In the recent trial of the Oakland Riders, a group of police who stand accused by the District Attorney of running rampant and roughshod and out-of-control on an African American community, it was widely reported that there were no African Americans on the jury. A majority of the jurors wanted to convict, but three jurors held out. Shortly after the verdict one of the majority faction telephoned Oakland Tribune columnist Brenda Payton and, apparently embarassed at the actions of his own kind, said he’d wished there had been African Americans on the jury, since all of the alleged victims of the cops were black. 
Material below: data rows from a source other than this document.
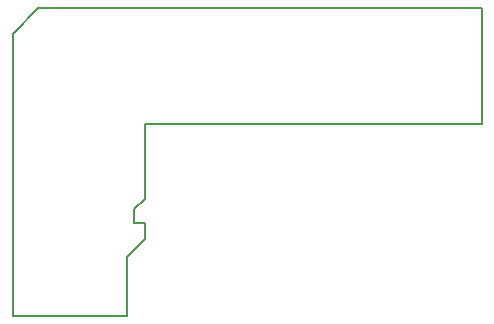
<source format=gbr>
G04 (created by PCBNEW-RS274X (2010-12-27 BZR 2685)-unstable) date Fri Jan 21 06:10:48 2011*
G01*
G70*
G90*
%MOIN*%
G04 Gerber Fmt 3.4, Leading zero omitted, Abs format*
%FSLAX34Y34*%
G04 APERTURE LIST*
%ADD10C,0.006000*%
%ADD11C,0.005000*%
G04 APERTURE END LIST*
G54D10*
G54D11*
X48950Y-25150D02*
X63750Y-25150D01*
X48100Y-26000D02*
X48950Y-25150D01*
X48100Y-29000D02*
X48100Y-26000D01*
X62000Y-29000D02*
X63750Y-29000D01*
X63750Y-25150D02*
X63750Y-29000D01*
X48100Y-35400D02*
X48100Y-29000D01*
X51900Y-35400D02*
X48100Y-35400D01*
X51900Y-33450D02*
X51900Y-35400D01*
X52500Y-32850D02*
X51900Y-33450D01*
X52500Y-32300D02*
X52500Y-32850D01*
X52150Y-32300D02*
X52500Y-32300D01*
X52150Y-31850D02*
X52150Y-32300D01*
X52500Y-31500D02*
X52150Y-31850D01*
X52500Y-29000D02*
X52500Y-31500D01*
X62000Y-29000D02*
X52500Y-29000D01*
M02*

</source>
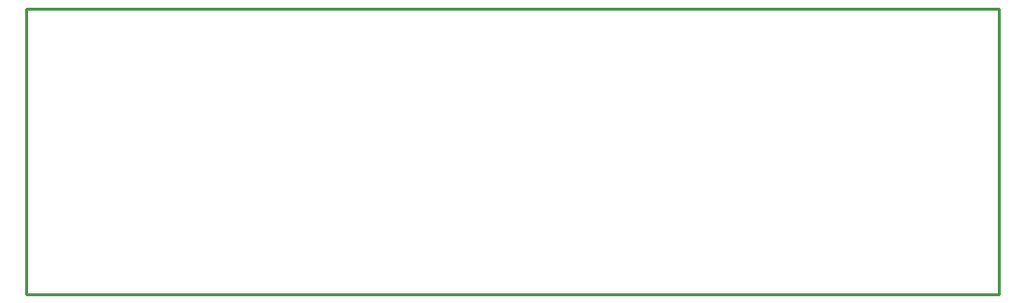
<source format=gko>
G04*
G04 #@! TF.GenerationSoftware,Altium Limited,Altium Designer,24.1.2 (44)*
G04*
G04 Layer_Color=16711935*
%FSTAX24Y24*%
%MOIN*%
G70*
G04*
G04 #@! TF.SameCoordinates,D42F5CEB-65A2-4495-9315-5EDE3D0C892D*
G04*
G04*
G04 #@! TF.FilePolarity,Positive*
G04*
G01*
G75*
%ADD11C,0.0100*%
D11*
X033465D01*
X0Y009843D02*
X033465D01*
Y0D02*
Y009843D01*
X0Y0D02*
Y009843D01*
M02*

</source>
“Without them [meaning African Americans], people like me [meaning white people] were speaking for them [meaning African Americans],” Ms. Payton reports the juror as saying. “I believe them [meaning African Americans] and I know people it’s happened to [meaning police misconduct]. But when I was talking to those three jurors, as far as they were concerned, how would I know?” 

The African American alternate, Ms. Payton reports the anonymous juror saying, would have made a difference, adding, in the juror’s words, “To some, she might have added credibility through personal experience and to those others, she might have shamed them.” 

As if, like Mr. Jefferson’s grandson, it is the job of African Americans to hang around in a tree long enough to shame (other) folks into admitting the actuality of our existence. 

One wonders why my white friends, who, after all, have done many wonderful things down through the ages and contributed many valuable inventions towards the progress of the world, cannot gather among themselves and speak of this as adults might do? Why all the tittering and fumbling about as if someone has passed gas in a middle school classroom? 

“It’s always the darkies, always about the darkies,” laments the Confederate Legislator-General to the British attaché in Gettysburg, the movie, when the attaché inquires about slavery and what the Legislator-General really wants to talk about is matters of more serious merit. 

But the nation and all its inhabitants continue to find it difficult to move on to any other conversation until we have properly finished the first. Still, we wait to see, now, if Mr. Dean’s admittedly clumsy beginnings produces anything more than a polite clucking of his fellow politicians’ tongues.